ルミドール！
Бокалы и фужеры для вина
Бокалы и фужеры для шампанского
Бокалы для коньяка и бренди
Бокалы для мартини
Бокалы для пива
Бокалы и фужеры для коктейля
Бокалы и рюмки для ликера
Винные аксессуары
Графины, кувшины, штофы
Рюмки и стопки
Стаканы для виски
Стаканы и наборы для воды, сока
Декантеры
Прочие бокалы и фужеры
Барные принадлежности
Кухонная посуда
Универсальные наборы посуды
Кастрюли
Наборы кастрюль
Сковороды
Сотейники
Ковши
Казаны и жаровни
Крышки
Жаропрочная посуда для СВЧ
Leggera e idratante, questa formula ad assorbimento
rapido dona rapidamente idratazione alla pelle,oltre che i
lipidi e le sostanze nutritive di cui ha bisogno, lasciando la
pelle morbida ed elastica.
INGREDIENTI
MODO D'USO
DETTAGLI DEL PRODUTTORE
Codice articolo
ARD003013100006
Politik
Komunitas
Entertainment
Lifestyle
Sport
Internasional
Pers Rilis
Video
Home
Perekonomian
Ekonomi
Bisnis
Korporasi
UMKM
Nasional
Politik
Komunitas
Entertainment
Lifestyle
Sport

[WHAT IS EXPECTED]
Reproduce every line of the listing above, word for word and in the same order.

[EXERCISE SOLUTION]
ルミドール！
Бокалы и фужеры для вина
Бокалы и фужеры для шампанского
Бокалы для коньяка и бренди
Бокалы для мартини
Бокалы для пива
Бокалы и фужеры для коктейля
Бокалы и рюмки для ликера
Винные аксессуары
Графины, кувшины, штофы
Рюмки и стопки
Стаканы для виски
Стаканы и наборы для воды, сока
Декантеры
Прочие бокалы и фужеры
Барные принадлежности
Кухонная посуда
Универсальные наборы посуды
Кастрюли
Наборы кастрюль
Сковороды
Сотейники
Ковши
Казаны и жаровни
Крышки
Жаропрочная посуда для СВЧ
Leggera e idratante, questa formula ad assorbimento
rapido dona rapidamente idratazione alla pelle,oltre che i
lipidi e le sostanze nutritive di cui ha bisogno, lasciando la
pelle morbida ed elastica.
INGREDIENTI
MODO D'USO
DETTAGLI DEL PRODUTTORE
Codice articolo
ARD003013100006
Politik
Komunitas
Entertainment
Lifestyle
Sport
Internasional
Pers Rilis
Video
Home
Perekonomian
Ekonomi
Bisnis
Korporasi
UMKM
Nasional
Politik
Komunitas
Entertainment
Lifestyle
Sport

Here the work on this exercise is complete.